Monday, August 30, 2010

Letter From the President

I hope everyone who showed their work at the Palo Alto Clay and Glass Festival had a good show and even better sales, though I know some people did not. As I'm sure many already guessed, our sales were down this year. It is easy to explain it by saying it's the economy or maybe even World Cup! But I happen to think there are any factors at work when it comes to whether or not people buy at any given show, and the economy is just one factor.

Two weeks after Palo Alto, I did another show at Fort Mason called the Renegade Craft Fair. The Renegade Fair is a very different show from Palo Alto in that it highlights "indie craft and design," a term that is partially a code word for the next generation of young, emerging craftspeople and artists. Despite the differences between Palo Alto and Renegade, I couldn't help but compare certain aspects of the two shows. While Palo Alto caters to a sophisticated and educated buyer/collector, the Renegade largely brings in the 20 and 30-somethings, younger people who are just starting to establish homes and families, and are very interested in buying handmade and local.

The Renegade crowd doesn't have the big bucks that we see in Palo Alto, but what the two audiences have in common are a serious dedication to connecting to artists and learning to appreciate handcrafted items. It made me think about how many of our audience members at Palo Alto are getting older, and not as interested in collecting anymore as they retire and move into smaller homes and a different phase of life. Even many of our exhibiting members are getting older and to be frank, I do not see the next generation of clay and glass artists replacing them in our exhibiting membership.

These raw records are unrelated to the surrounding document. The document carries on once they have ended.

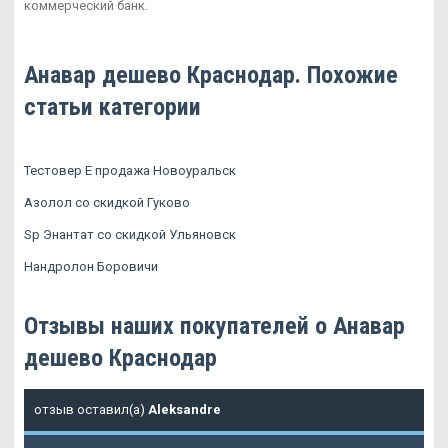
коммерческий банк.
Анавар дешево Краснодар. Похожие
статьи категории
Тестовер Е продажа Новоуральск
Азолол со скидкой Гуково
Sp Энантат со скидкой Ульяновск
Нандролон Боровичи
Отзывы наших покупателей о Анавар
дешево Краснодар
отзыв оставил(а)
Aleksandre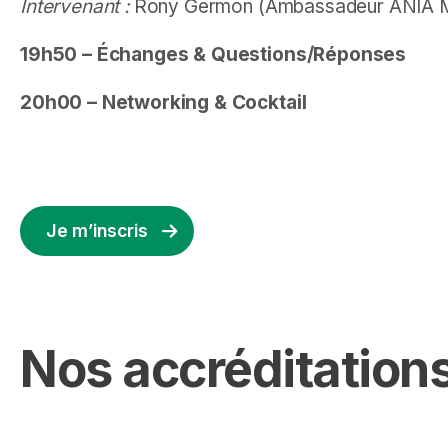
Intervenant :
Rony Germon (Ambassadeur ANIA Mont
19h50 – Échanges & Questions/Réponses
20h00 – Networking & Cocktail
Je m’inscris
Nos accréditations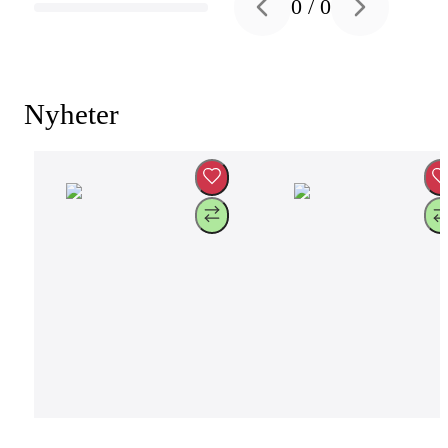
0
/
0
Previous slide
Next slide
Nyheter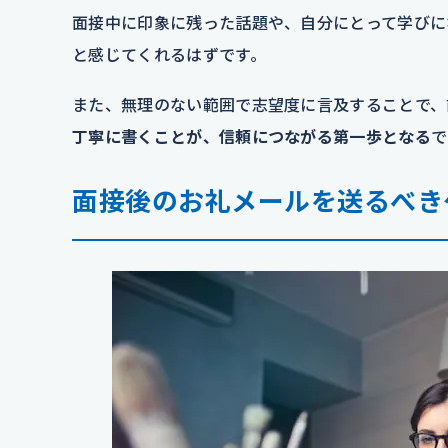
面接中に印象に残った話題や、自分にとって学びに
と感じてくれるはずです。
また、無理のない範囲で志望度に言及することで、
丁寧に書くことが、信頼につながる第一歩となる
で
面接後のお礼メールを送るべき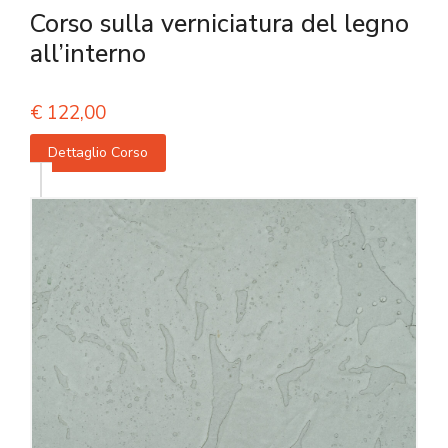
Corso sulla verniciatura del legno
all’interno
€
122,00
Dettaglio Corso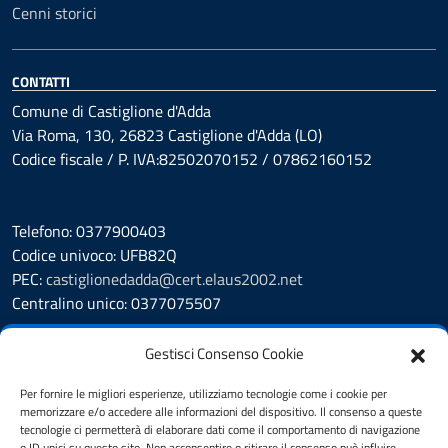
Cenni storici
CONTATTI
Comune di Castiglione d'Adda
Via Roma, 130, 26823 Castiglione d'Adda (LO)
Codice fiscale / P. IVA:82502070152 / 07862160152
Telefono: 0377900403
Codice univoco: UFB82Q
PEC:
castiglionedadda@cert.elaus2002.net
Centralino unico: 0377075507
Leggi le FAQ
Gestisci Consenso Cookie
Prenotazione appuntamento
Segnalazione disservizio
Per fornire le migliori esperienze, utilizziamo tecnologie come i cookie per
memorizzare e/o accedere alle informazioni del dispositivo. Il consenso a queste
Amministrazione Trasparente
tecnologie ci permetterà di elaborare dati come il comportamento di navigazione
Albo Pretorio
o ID unici su questo sito. Non acconsentire o ritirare il consenso può influire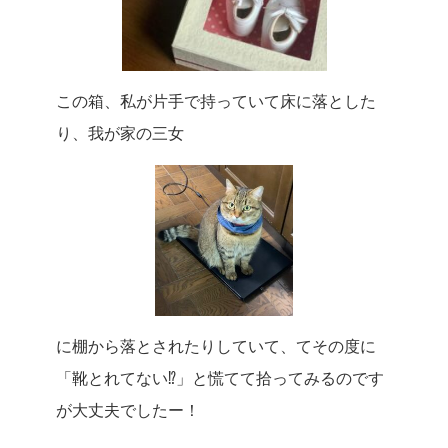
この箱、私が片手で持っていて床に落とした
り、我が家の三女
に棚から落とされたりしていて、てその度に
「靴とれてない⁉」と慌てて拾ってみるのです
が大丈夫でしたー！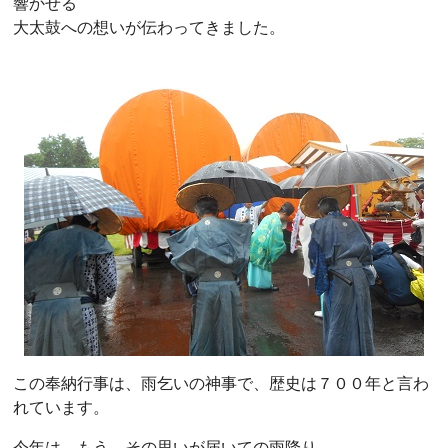
響かせる
大太鼓への想いが伝わってきました。
この奉納行事は、雨乞いの神事で、歴史は７００年と言わ
れています。
今年は、もう、その思いが届いての雨降り。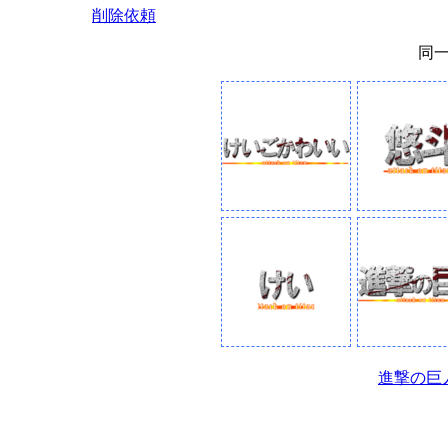
削除依頼
同
進撃の巨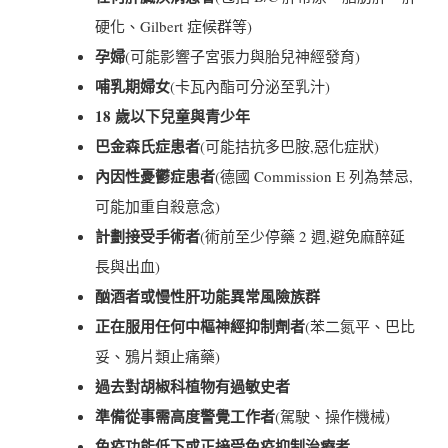
硬化、Gilbert 症候群等)
孕婦
(可能影響子宮張力與胎兒神經發育)
哺乳期婦女
(卡瓦內酯可分泌至乳汁)
18 歲以下兒童與青少年
巴金森氏症患者
(可能拮抗多巴胺,惡化症狀)
內因性憂鬱症患者
(德國 Commission E 列為禁忌,
可能加重自殺意念)
計劃接受手術者
(術前至少停藥 2 週,避免麻醉延
長與出血)
酗酒者或慢性肝功能異常風險族群
正在服用任何中樞神經抑制劑者
(苯二氮平、巴比
妥、鴉片類止痛藥)
過去對胡椒科植物有過敏史者
準備從事需高度警覺工作者
(駕駛、操作機械)
免疫功能低下或正接受免疫抑制治療者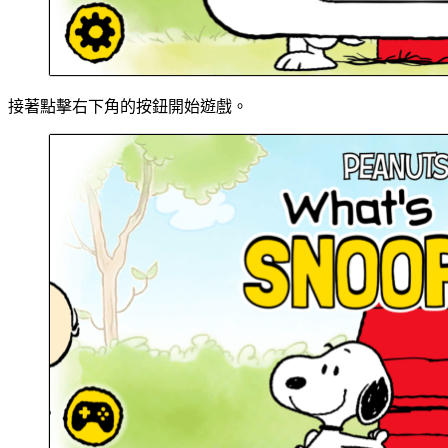
接著點擊右下角的按鈕開始遊戲。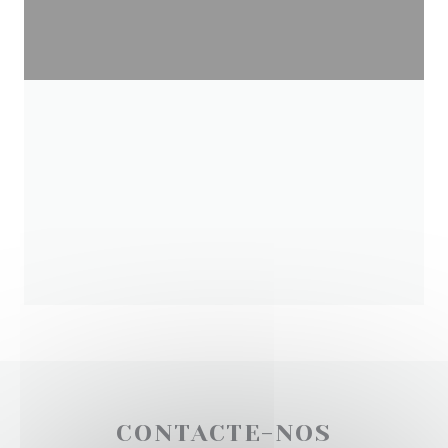
CONTACTE-NOS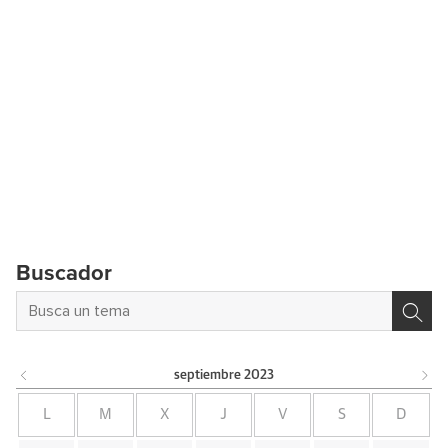
Buscador
septiembre
2023
L
M
X
J
V
S
D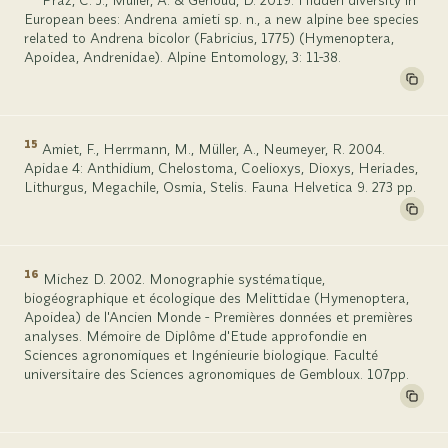
Praz, C. J., Müller, A. & Genoud, D. 2019. Hidden diversity in
European bees: Andrena amieti sp. n., a new alpine bee species
related to Andrena bicolor (Fabricius, 1775) (Hymenoptera,
Apoidea, Andrenidae). Alpine Entomology, 3: 11-38.
15
Amiet, F., Herrmann, M., Müller, A., Neumeyer, R. 2004.
Apidae 4: Anthidium, Chelostoma, Coelioxys, Dioxys, Heriades,
Lithurgus, Megachile, Osmia, Stelis. Fauna Helvetica 9. 273 pp.
16
Michez D. 2002. Monographie systématique,
biogéographique et écologique des Melittidae (Hymenoptera,
Apoidea) de l'Ancien Monde - Premières données et premières
analyses. Mémoire de Diplôme d'Etude approfondie en
Sciences agronomiques et Ingénieurie biologique. Faculté
universitaire des Sciences agronomiques de Gembloux. 107pp.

Where will that leave the ACGA in another 15 years?

As your "next generation" president, one of my interests is bringing in the next group of emerging artists and buyers to our association. But I can't do it by myself. Paying dues and showing up once at year at Palo Alto isn't enough to keep the ACGA relevant and interesting. I need members with ideas, energy, and a dedication to being active within our community. Come to a board meeting to pitch an idea, mentor a younger artist through the jury process, write an article for the newsletter. These are just a couple of things any member can do to keep the juices flowing, both for ourselves and our future. What do you think?


  1. I would welcome an opportunity for a member to work with me on the jury process; I've 'heard' it's daunting and frankly, I'm a little intimidated by the thing. Also, I'm not sure if my work is ready? I would be very interested in learning more about it. Can non-members attend board meetings?

  2. Linda, unfortunately no, you must be an ACGA member. If you are thinking of going through the just process you should definitely become an associate member:

    The jury process can be daunting and I would welcome the chance to help guide you through it-- we also have a "buddy" system to give support through the process.

  3. Great thoughts, Whitney. We do need to keep getting new members so that ACGA stays vital. Linda, I hope you consider joining. The group has so much to offer.

  4. Ok! I joined as an associate member, yay. I will also encourage my studio(s) community to do the same. Thanks Whitney for the offer of help; I think I getting close to the point where I could really benefit from some input and direction! Many of my friends are exhibiting members And may be able to help as well. However, I would feel lucky to have your input.